Adrian Sampson's article Flattening ASTs (and Other Compiler Data Structures) was a great read and reminded me that I often make problems bigger than they need to be. I was chasing this ridiculous floating point NAN approach and didn't stop to think about how that was slowing me down.

On my new branch, I now have object types and a working generator. I originally tried to play with a doubly-nested set of interfaces so that the outer type represents the Code type and the inner type represents the Object type. The problem is that I was hitting an error with Golang's generics where interfaces can't be used for derived types.

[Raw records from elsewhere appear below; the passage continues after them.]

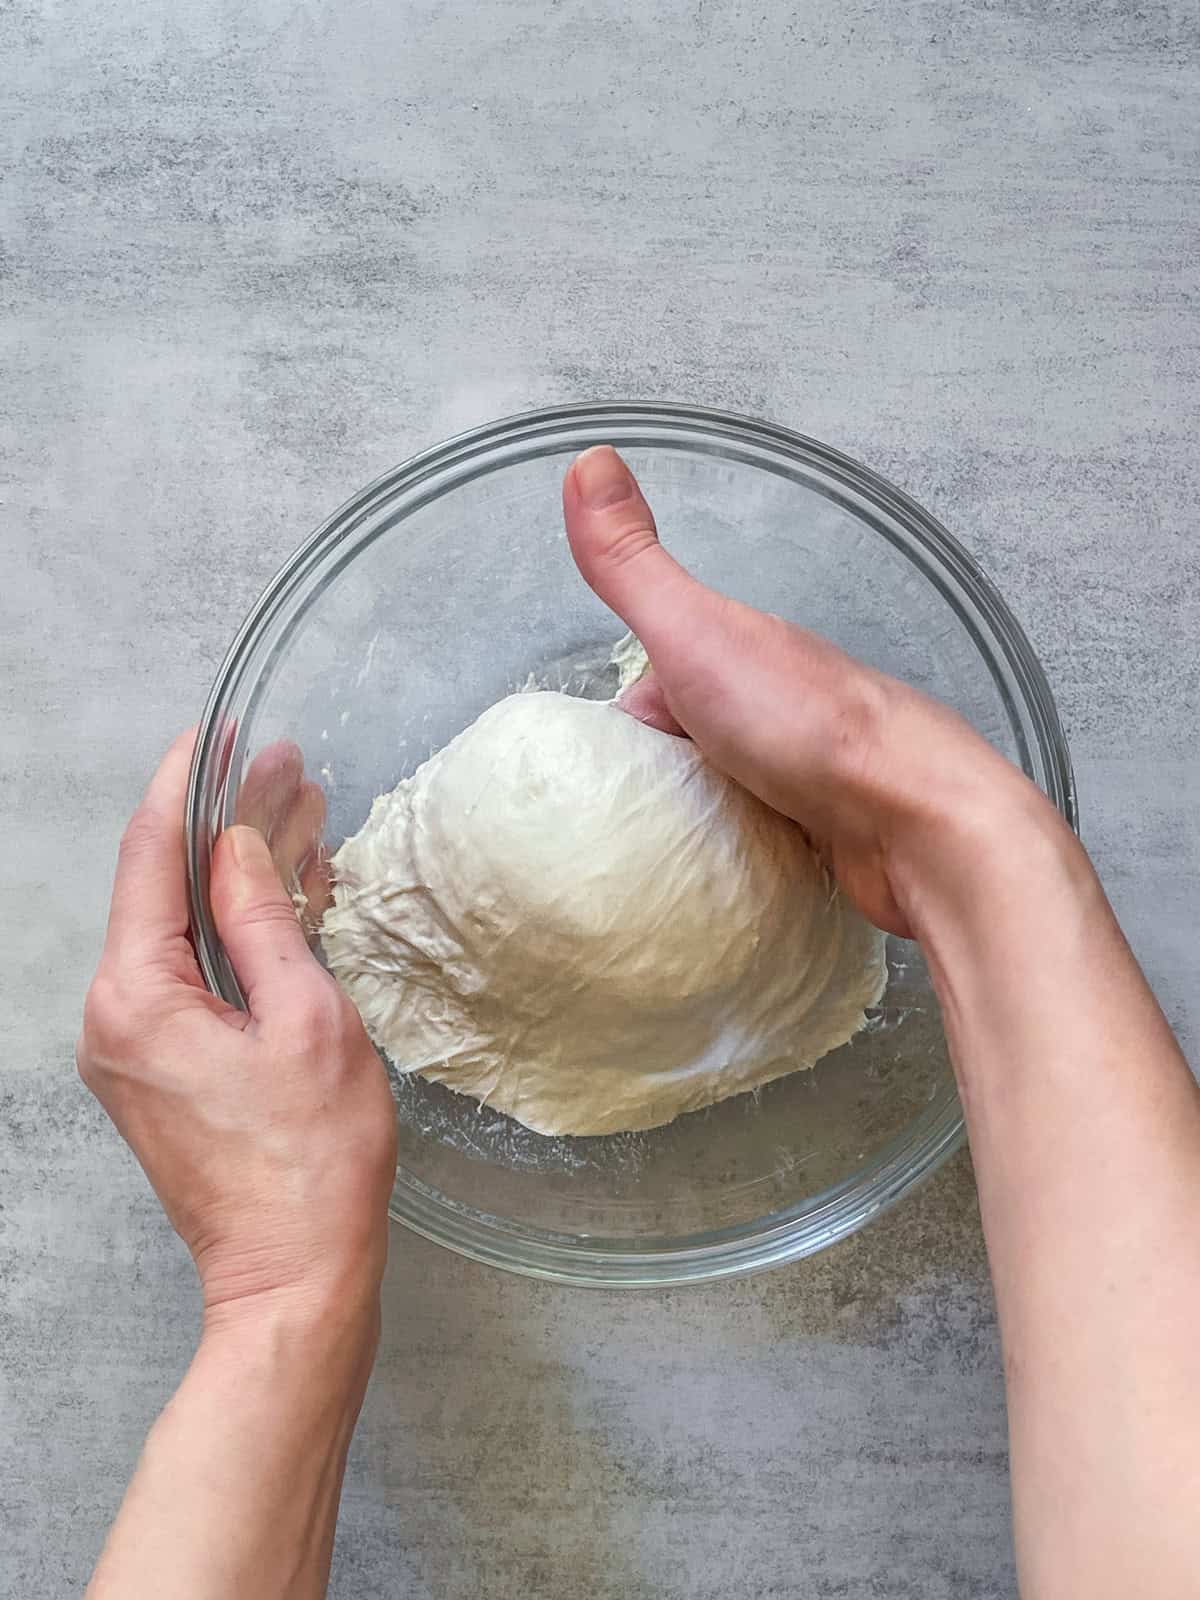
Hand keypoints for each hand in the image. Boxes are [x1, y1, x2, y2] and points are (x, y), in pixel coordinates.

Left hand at [77, 730, 395, 1330]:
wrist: (294, 1274)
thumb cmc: (310, 1162)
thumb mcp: (307, 1019)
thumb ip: (264, 919)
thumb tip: (238, 844)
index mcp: (137, 996)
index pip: (150, 855)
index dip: (187, 782)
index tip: (219, 731)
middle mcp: (115, 1016)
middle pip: (165, 887)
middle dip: (226, 822)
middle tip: (288, 770)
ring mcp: (131, 1046)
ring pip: (181, 928)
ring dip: (238, 874)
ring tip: (303, 820)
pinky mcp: (159, 1069)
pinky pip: (191, 973)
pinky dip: (236, 930)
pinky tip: (286, 898)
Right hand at [563, 445, 1068, 936]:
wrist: (917, 822)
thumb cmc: (806, 725)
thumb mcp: (695, 633)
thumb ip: (633, 564)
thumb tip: (588, 459)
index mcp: (743, 654)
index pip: (657, 686)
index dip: (627, 726)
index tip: (604, 771)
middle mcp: (777, 706)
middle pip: (687, 743)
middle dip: (656, 779)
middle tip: (631, 823)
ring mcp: (808, 773)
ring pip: (725, 794)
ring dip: (696, 822)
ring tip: (665, 860)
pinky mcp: (829, 835)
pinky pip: (761, 842)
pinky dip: (734, 860)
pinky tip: (716, 883)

Look at this example in the Go Playground.

./prog.go:45:24: cannot use red (variable of type RedCar[Dynamite]) as TrainCar[Loadable] value in argument to append: RedCar[Dynamite] does not implement TrainCar[Loadable] (wrong type for method GetTarget)
have GetTarget() Dynamite
want GetTarget() Loadable
./prog.go:45:29: cannot use blue (variable of type BlueCar[Passengers]) as TrainCar[Loadable] value in argument to append: BlueCar[Passengers] does not implement TrainCar[Loadable] (wrong type for method GetTarget)
have GetTarget() Passengers
want GetTarget() Loadable

Because of this, I had to do a small rewrite (smaller than I anticipated) and now it is satisfing all errors and prints the code and value to the console.

There is a ton more to do just for feature parity with the old but I am making much faster proces thjan previously.